Équipement : Runes, Mots Runiques et inventaire à cases multiples
Les piliers du système d’équipement sont la profondeur, la clarté et l’identité. L’approche s’inspire explicitement de Diablo II. Les objets commencent simples et évoluent avec le joueur. Les grands objets occupent à nouveau plusieurs cases d’inventaire, ce que l’équipe artistique apprécie pour les icônes plus grandes et la familiarité du système. Les joueurs sur manette inquiets de manipuler une grille se sont vus assurer que des solutions sont à l’étude.
Les sets basés sur l’équipement font également leur retour. L’équipe a apprécié le fonctionnement du talisman dans l’extension Seigneur de la Haine pour Diablo IV, mais souhaitait réattacher le concept de set à l’équipement lui-même, car trouver une pièce et reconnaître qu’elle appartient à un ensemble plus vaste crée sa propre quête. Ils affirment aussi avoir des idées pour que les sets élargissent la gamme des builds viables plutôt que de la restreindre.

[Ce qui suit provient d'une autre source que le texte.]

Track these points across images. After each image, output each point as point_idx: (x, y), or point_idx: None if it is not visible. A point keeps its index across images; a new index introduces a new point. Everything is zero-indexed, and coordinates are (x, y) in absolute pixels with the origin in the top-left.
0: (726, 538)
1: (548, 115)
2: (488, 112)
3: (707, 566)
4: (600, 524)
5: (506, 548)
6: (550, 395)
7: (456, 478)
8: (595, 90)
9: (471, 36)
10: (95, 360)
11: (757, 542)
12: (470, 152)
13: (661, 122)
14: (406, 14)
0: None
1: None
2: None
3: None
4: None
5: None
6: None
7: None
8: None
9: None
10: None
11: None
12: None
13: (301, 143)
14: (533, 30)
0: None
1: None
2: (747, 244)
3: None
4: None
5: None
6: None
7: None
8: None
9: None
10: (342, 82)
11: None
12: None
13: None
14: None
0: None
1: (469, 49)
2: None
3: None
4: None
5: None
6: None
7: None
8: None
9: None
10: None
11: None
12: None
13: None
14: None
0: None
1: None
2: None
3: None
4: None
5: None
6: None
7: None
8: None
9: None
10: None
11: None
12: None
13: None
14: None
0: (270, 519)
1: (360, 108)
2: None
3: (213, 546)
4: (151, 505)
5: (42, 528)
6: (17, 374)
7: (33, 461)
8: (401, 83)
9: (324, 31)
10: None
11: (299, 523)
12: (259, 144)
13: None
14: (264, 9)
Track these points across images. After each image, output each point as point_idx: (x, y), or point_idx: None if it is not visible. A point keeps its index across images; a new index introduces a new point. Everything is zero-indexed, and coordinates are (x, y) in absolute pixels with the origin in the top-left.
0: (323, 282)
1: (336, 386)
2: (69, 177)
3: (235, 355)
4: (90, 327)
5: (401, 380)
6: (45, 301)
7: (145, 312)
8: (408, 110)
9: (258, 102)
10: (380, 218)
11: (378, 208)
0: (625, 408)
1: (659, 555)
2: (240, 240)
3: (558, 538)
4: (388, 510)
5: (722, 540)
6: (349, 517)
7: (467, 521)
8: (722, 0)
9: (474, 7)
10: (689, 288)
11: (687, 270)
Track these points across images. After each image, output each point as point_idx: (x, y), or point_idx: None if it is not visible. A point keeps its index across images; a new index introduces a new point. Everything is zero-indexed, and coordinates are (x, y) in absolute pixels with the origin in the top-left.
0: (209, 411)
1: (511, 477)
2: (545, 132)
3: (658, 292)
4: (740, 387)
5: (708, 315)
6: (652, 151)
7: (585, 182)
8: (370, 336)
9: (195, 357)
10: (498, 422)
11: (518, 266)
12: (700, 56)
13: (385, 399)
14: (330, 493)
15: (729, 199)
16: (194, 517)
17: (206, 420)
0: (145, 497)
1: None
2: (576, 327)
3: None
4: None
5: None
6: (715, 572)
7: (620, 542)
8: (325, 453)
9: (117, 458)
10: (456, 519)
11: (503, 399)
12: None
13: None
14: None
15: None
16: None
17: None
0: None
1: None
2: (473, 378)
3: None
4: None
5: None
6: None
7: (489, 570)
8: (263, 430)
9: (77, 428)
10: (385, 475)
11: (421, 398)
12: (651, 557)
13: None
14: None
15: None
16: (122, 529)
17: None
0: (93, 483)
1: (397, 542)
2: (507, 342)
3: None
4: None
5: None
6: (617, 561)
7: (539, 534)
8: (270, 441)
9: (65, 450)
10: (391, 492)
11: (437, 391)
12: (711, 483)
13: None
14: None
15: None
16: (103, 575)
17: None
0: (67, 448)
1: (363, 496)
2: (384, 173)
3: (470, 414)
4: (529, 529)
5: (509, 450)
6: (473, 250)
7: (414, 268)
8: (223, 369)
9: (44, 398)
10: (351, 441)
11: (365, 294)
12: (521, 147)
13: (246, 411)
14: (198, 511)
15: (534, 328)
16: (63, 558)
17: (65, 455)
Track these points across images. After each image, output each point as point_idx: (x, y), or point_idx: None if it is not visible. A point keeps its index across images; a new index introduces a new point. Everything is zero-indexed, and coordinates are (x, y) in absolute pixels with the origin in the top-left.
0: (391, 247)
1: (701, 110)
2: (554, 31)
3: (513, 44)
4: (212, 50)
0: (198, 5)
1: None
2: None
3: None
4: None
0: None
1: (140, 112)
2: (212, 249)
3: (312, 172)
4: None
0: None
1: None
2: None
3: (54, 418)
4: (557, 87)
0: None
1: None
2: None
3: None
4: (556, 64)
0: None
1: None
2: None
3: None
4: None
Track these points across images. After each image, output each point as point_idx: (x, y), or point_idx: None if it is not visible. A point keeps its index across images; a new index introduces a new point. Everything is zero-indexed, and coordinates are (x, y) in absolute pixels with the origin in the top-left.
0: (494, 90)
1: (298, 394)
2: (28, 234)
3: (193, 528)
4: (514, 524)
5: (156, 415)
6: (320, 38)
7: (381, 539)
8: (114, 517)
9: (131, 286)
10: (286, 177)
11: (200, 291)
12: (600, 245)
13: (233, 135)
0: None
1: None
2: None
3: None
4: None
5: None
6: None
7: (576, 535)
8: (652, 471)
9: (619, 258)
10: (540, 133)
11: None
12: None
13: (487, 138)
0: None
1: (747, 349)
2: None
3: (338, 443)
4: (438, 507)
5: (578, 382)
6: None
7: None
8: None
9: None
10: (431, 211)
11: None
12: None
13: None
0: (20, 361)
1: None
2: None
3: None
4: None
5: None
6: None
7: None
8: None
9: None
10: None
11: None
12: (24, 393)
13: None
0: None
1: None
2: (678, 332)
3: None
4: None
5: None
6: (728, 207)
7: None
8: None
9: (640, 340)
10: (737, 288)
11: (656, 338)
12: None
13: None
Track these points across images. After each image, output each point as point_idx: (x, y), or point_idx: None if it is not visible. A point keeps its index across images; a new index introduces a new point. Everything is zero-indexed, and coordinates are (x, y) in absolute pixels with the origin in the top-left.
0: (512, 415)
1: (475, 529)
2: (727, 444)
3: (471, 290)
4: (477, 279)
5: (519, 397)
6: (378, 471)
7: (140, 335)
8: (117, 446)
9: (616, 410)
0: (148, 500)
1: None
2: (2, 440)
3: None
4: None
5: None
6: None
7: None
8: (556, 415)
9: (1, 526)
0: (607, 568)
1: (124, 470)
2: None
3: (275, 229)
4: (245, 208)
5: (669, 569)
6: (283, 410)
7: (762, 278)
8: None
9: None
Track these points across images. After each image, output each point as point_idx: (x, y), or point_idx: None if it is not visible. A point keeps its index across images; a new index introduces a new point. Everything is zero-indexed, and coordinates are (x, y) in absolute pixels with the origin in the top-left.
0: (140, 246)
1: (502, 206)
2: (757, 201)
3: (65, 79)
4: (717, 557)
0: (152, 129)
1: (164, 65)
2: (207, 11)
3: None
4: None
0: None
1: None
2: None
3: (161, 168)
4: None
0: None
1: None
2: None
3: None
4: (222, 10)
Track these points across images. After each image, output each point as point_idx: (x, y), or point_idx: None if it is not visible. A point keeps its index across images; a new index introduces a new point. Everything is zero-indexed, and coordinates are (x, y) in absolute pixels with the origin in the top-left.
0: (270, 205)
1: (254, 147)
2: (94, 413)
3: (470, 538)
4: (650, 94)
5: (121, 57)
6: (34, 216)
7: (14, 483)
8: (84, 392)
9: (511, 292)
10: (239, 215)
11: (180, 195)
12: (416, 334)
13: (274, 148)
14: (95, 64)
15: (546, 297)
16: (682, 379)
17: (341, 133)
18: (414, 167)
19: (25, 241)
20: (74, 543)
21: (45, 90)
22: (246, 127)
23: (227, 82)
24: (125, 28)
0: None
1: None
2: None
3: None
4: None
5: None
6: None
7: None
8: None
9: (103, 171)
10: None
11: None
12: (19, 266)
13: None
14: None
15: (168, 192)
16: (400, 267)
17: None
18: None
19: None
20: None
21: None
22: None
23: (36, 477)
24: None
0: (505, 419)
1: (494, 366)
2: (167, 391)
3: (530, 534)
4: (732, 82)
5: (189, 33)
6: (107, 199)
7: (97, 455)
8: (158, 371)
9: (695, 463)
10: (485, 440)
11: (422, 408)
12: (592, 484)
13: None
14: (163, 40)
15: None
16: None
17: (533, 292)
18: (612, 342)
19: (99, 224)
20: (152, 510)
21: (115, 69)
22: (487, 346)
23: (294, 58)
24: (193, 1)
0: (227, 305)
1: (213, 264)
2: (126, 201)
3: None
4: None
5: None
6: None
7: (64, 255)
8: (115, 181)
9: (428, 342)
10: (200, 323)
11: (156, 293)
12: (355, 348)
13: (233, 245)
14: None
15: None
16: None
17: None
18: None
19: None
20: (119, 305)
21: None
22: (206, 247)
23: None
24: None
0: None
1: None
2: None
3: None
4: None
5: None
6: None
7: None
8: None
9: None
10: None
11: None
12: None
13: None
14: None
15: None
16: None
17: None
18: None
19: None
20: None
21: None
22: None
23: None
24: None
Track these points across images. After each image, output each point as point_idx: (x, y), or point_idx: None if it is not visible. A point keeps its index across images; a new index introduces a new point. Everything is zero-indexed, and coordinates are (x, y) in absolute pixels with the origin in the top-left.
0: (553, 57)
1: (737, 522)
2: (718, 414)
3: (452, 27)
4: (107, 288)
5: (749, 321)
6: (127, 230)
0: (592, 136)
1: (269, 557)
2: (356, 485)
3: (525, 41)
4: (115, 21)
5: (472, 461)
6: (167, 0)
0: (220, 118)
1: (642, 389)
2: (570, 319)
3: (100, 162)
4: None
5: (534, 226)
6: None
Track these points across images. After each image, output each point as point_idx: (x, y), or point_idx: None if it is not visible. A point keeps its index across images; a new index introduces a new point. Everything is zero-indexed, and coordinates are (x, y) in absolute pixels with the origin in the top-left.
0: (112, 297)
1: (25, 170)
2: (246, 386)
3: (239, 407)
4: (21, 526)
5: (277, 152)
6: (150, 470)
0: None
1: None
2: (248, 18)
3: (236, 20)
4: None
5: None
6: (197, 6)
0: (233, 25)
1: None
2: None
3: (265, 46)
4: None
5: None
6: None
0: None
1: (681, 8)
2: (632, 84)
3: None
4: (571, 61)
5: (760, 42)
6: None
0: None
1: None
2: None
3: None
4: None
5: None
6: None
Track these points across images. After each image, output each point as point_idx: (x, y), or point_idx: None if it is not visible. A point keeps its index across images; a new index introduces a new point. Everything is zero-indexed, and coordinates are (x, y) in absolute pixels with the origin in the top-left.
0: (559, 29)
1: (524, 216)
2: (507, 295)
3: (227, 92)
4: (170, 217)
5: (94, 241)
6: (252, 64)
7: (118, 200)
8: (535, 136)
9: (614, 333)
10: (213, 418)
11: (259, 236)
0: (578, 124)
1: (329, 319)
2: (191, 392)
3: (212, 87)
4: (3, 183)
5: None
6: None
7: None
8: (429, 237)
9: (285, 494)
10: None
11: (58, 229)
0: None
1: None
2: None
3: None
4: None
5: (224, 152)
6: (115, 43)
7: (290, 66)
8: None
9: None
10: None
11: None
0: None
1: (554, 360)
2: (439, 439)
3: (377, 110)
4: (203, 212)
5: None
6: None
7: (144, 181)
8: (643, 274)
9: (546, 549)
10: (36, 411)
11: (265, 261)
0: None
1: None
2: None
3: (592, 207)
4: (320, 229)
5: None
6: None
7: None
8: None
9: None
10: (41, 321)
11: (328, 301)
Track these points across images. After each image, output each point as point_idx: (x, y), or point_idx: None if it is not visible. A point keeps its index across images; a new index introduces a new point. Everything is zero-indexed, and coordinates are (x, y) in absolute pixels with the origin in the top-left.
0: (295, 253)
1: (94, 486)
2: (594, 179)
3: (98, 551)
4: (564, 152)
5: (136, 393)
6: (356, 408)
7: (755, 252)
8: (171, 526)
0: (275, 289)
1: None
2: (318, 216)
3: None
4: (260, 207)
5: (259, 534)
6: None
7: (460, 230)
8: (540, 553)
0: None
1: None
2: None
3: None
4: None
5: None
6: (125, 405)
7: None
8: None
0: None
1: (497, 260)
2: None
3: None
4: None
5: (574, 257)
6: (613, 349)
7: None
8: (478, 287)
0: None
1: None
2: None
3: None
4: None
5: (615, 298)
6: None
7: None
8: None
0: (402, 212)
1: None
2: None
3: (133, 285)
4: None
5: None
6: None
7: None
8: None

La communication officielle de Blizzard ajoute un élément non mentionné lors du panel : le système d’artisanat sera riche et profond, inspiré par l’approche du Seigneur de la Haine, et inclura les Runes et Mots Runiques à la manière de Diablo II. Enfin, l’équipe expérimente des prérequis de statistiques pour les objets, bien que cela ne soit pas encore confirmé.

Un long chemin à parcourir
Matt Zitterman a été transparent sur les raisons d’annoncer un jeu aussi longtemps à l’avance : ils souhaitent recueillir les retours de la communauté le plus tôt possible et impliquer les joueurs dans le processus de développement plutôt que de leur présenter un produit fini. Des mises à jour régulières débuteront l’année prochaine, Blizzard collectant déjà les inscriptions sur son site officiel.